Copy verbatim the block of lines in the entries below whose first line contains "middle pip: (163, 296)" and whose last line contains "pinky tip: (187, 223)". Leave out all other lines.

_Record extracts:_
------------------------------------------------------------------------

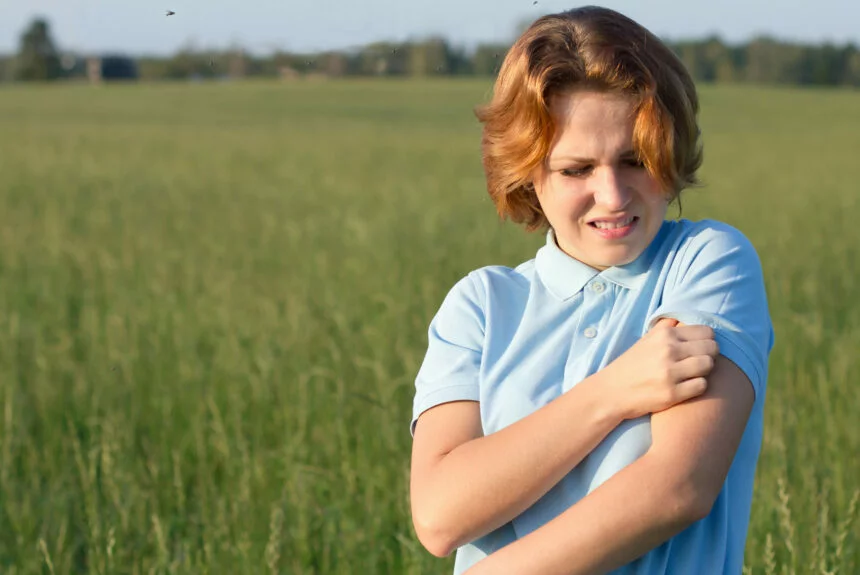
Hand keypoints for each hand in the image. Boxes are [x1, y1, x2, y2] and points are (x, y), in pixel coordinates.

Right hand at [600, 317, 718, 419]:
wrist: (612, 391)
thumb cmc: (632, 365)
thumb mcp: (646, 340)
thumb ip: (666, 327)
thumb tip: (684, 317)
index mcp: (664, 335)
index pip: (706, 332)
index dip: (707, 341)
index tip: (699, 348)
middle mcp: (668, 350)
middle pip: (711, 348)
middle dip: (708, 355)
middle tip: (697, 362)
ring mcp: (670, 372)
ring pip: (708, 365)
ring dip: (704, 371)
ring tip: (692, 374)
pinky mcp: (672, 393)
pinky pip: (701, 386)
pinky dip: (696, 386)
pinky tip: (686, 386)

------------------------------------------------------------------------

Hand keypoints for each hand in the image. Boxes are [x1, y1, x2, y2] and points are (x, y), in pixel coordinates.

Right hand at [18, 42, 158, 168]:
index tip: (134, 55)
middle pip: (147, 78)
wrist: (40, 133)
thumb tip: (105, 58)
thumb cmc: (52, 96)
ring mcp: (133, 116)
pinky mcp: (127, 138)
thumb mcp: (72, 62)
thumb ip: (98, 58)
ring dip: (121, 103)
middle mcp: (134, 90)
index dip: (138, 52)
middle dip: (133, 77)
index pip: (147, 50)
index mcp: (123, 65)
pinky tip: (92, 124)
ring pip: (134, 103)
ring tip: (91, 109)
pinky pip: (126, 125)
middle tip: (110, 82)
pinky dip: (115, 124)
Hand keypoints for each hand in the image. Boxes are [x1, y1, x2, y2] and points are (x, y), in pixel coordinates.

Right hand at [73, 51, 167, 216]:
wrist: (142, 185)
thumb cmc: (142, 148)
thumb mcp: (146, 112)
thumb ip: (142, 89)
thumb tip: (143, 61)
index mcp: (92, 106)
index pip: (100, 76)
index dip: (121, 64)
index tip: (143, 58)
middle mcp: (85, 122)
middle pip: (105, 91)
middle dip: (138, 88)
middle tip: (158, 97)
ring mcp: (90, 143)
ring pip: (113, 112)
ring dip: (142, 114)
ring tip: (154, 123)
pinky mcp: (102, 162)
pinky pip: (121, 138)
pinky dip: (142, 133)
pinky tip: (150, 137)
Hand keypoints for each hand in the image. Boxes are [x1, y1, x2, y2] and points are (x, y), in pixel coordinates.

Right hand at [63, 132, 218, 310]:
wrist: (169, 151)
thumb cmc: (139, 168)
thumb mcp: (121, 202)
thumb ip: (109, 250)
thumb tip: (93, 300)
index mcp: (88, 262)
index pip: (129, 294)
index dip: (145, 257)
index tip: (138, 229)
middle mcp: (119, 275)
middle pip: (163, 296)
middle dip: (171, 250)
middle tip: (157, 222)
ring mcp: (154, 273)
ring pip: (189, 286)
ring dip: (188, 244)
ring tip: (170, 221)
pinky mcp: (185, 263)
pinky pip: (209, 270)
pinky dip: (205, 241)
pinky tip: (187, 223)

------------------------------------------------------------------------

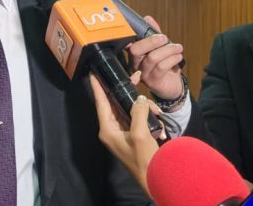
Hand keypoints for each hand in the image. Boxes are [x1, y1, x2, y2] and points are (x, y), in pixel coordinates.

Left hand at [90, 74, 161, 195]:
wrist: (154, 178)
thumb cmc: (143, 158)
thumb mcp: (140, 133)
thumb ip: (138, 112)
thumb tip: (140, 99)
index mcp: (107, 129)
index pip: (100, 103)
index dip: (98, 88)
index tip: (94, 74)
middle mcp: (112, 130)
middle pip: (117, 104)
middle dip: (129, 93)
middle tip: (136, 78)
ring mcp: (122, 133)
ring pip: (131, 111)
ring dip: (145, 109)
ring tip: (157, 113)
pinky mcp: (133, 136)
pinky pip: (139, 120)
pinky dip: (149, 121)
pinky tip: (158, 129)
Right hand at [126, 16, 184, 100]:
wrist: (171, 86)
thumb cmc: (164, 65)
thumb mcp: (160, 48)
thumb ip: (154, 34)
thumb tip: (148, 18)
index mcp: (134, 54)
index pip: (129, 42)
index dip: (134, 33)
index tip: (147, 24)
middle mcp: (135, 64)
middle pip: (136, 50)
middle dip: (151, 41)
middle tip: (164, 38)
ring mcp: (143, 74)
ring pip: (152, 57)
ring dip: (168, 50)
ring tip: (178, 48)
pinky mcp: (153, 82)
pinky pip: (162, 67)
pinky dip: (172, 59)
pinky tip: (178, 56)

------------------------------------------------------------------------

_Expected output:_
middle pip: (163, 296)
middle dip: (171, 250)
middle tip: (157, 222)
ring mcp: (154, 273)
ring pip: (189, 286)
ring dip: (188, 244)
ring tip: (170, 221)
pinky mcp: (185, 263)
pinky pip: (209, 270)
pinky dip: (205, 241)
pinky tip: (187, 223)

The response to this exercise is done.